So for 3 weeks, I will have my old fur brushed, will appreciate the excellent wines of the area, clean up my stack of books and take care of my calligraphy, which I neglect all too often. And so we are in the middle of the topic.

Two new works


I would like to show only two works today, but I would like to take a closer look at one and try to discuss it again from a traditional Asian point of view. And that is very different from the Western one, as we already know. Before that, I would like to show a work by the surrealist André Masson. Masson dealt with Zen painting in the middle of the last century. At that time, not much was known about Zen in the West, but one sensed the world that opened up behind the few strokes of an e.g. Sesshū Tōyō painting. This ink work by Masson below naturally has its appeal, but it basically is still Western-oriented. From an Asian point of view, there is a lack of depth and soul, and due to the little variety in the use of ink, there is also a lack of esprit. [1]

When I think back to my first years with ink and brush, it was these points that I found most difficult to master.
--------------------
▶ _Tasks to perform_
a) List each activity that the passage on ink painting says the writer will take up during the 3 weeks.
b) Answer these questions from the passage on ink painting:
(i) How many works does the writer intend to show today?
(ii) When did André Masson deal with Zen painting?
(iii) According to the passage, what causes the lack of esprit in Masson's ink work?
c) Carry the passage on ink painting forward from its final sentence, in the same first-person voice.
The lines that follow come from a separate source unrelated to the passage on ink painting.

▶ _Data provided_
--------------------
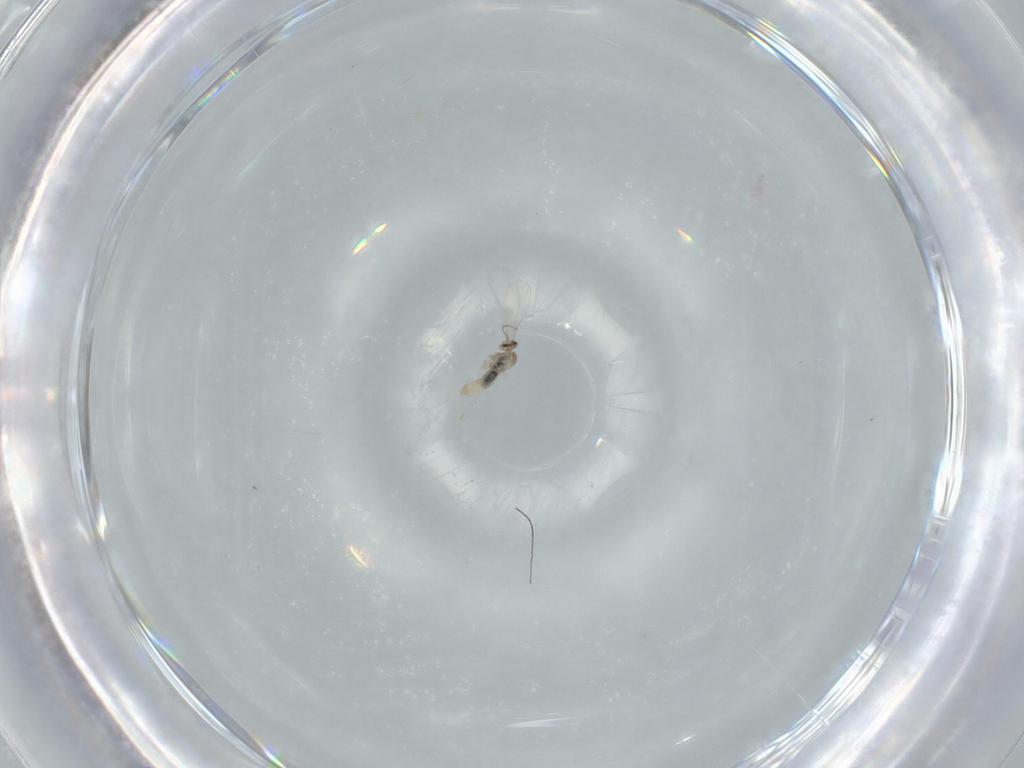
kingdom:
--------------------
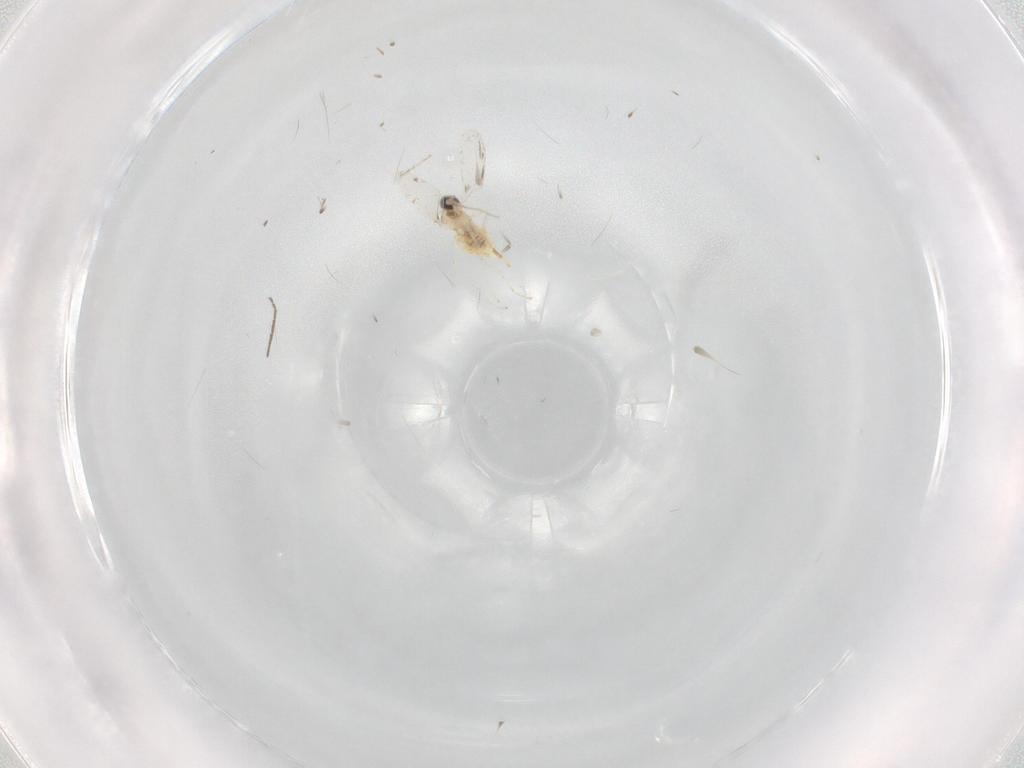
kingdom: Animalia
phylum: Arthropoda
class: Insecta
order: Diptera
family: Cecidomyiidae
--------------------
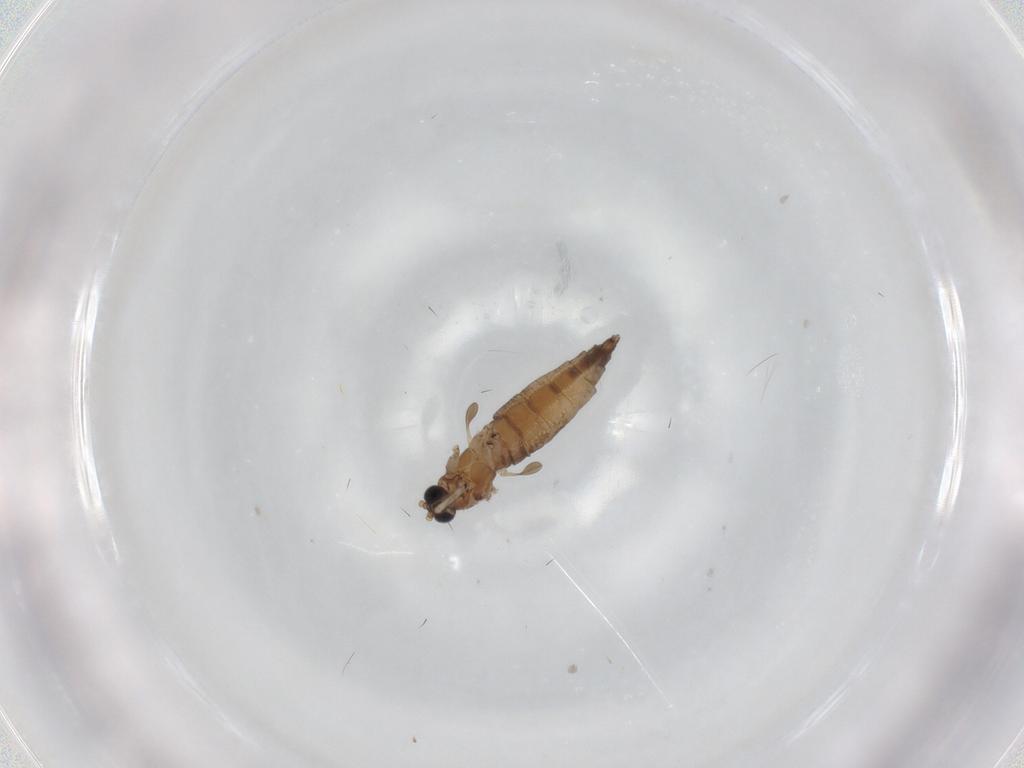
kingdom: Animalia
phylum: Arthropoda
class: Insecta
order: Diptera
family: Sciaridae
--------------------
▶ _Per-task answers_
a)
- Having the old fur brushed
- Appreciating the excellent wines of the area
- Cleaning up the stack of books
- Taking care of calligraphy

b)
(i) Two.
(ii) In the middle of the last century.
(iii) The little variety in the use of ink.

c)
End of Nothing


The final work in the series, dealing with reduction, has the working title: Another Attempt to Touch the Idea of Zen.
Behind what, on the surface, may seem like a few more or less random strokes, there are considerations that, again from an Asian point of view, are quite self-evident, but for many Westerners are more guessed and felt than actually perceived. I would like to emphasize one aspect that we have already discussed, kai : he (开 合). Open and close. [2] Not just the opening between the two objects, which creates tension and the closing that goes with it. Rather also the opening to space outside the picture that leads us far into the ether.

Above all, however, it is about creating a maximum of content with a minimum of resources.

Another Attempt to Touch the Idea of Zen

My article series The Essence of Chinese Painting, deals with some of these principles of Chinese painting in more detail. In the following picture, we find some of those aspects again in compressed form.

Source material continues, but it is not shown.